(Rendered images with source text)
* * * * * * *

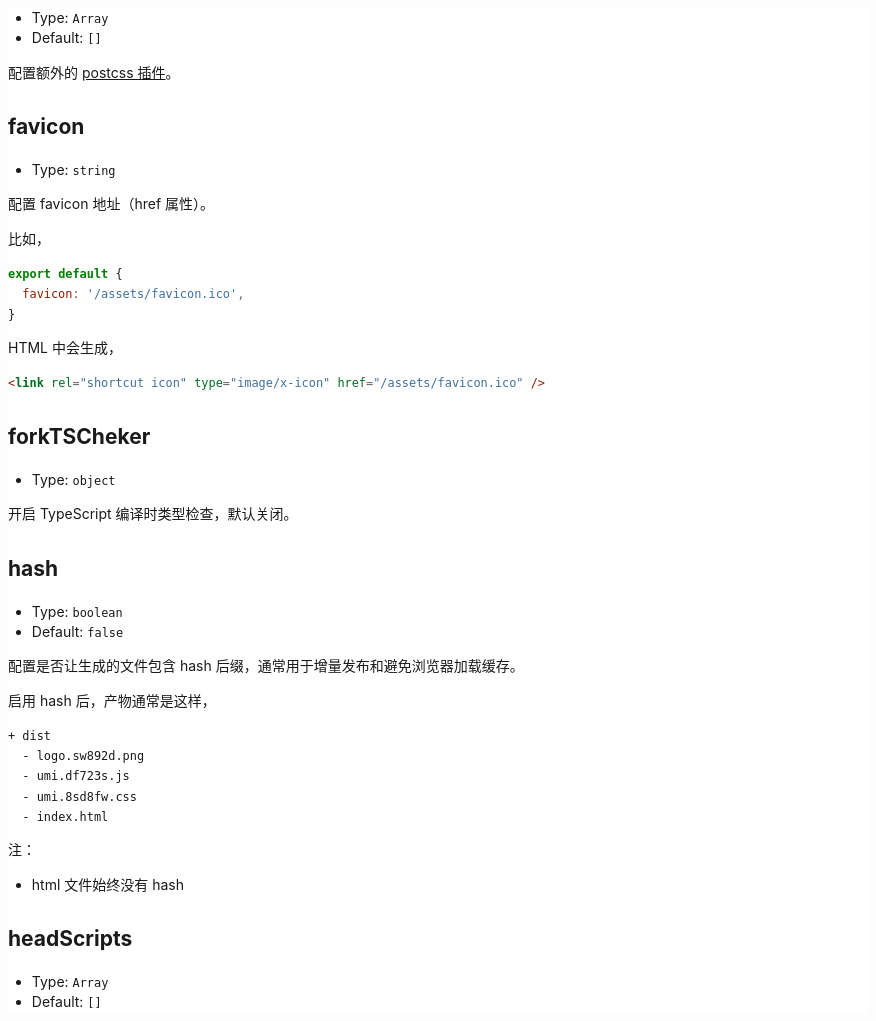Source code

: * Type: `Array`
* Default: `[]`

配置额外的 [postcss 插件](https://github.com/postcss/postcss/blob/master/docs/plugins.md)。

## favicon

* Type: `string`

配置 favicon 地址（href 属性）。

比如，

```js
export default {
  favicon: '/assets/favicon.ico',
}
```

HTML 中会生成，

```html
<link rel="shortcut icon" type="image/x-icon" href="/assets/favicon.ico" />
```

## forkTSCheker

* Type: `object`

开启 TypeScript 编译时类型检查，默认关闭。

## hash

* Type: `boolean`
* Default: `false`

配置是否让生成的文件包含 hash 后缀，通常用于增量发布和避免浏览器加载缓存。

启用 hash 后，产物通常是这样，

```bash
+ dist
  - logo.sw892d.png
  - umi.df723s.js
  - umi.8sd8fw.css
  - index.html
```

注：

* html 文件始终没有 hash

## headScripts

* Type: `Array`
* Default: `[]`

* * * * * * *

The range begins at the line containing "## forkTSCheker" and ends at the last line of the entries; reproduce it exactly.

## forkTSCheker

* Type: `object`

开启 TypeScript 编译时类型检查，默认关闭。

## hash

* Type: `boolean`
* Default: `false`

配置是否让生成的文件包含 hash 后缀，通常用于增量发布和避免浏览器加载缓存。

启用 hash 后，产物通常是这样，

```bash
+ dist
  - logo.sw892d.png
  - umi.df723s.js
  - umi.8sd8fw.css
  - index.html
```

注：

* html 文件始终没有 hash

## headScripts

* Type: `Array`
* Default: `[]`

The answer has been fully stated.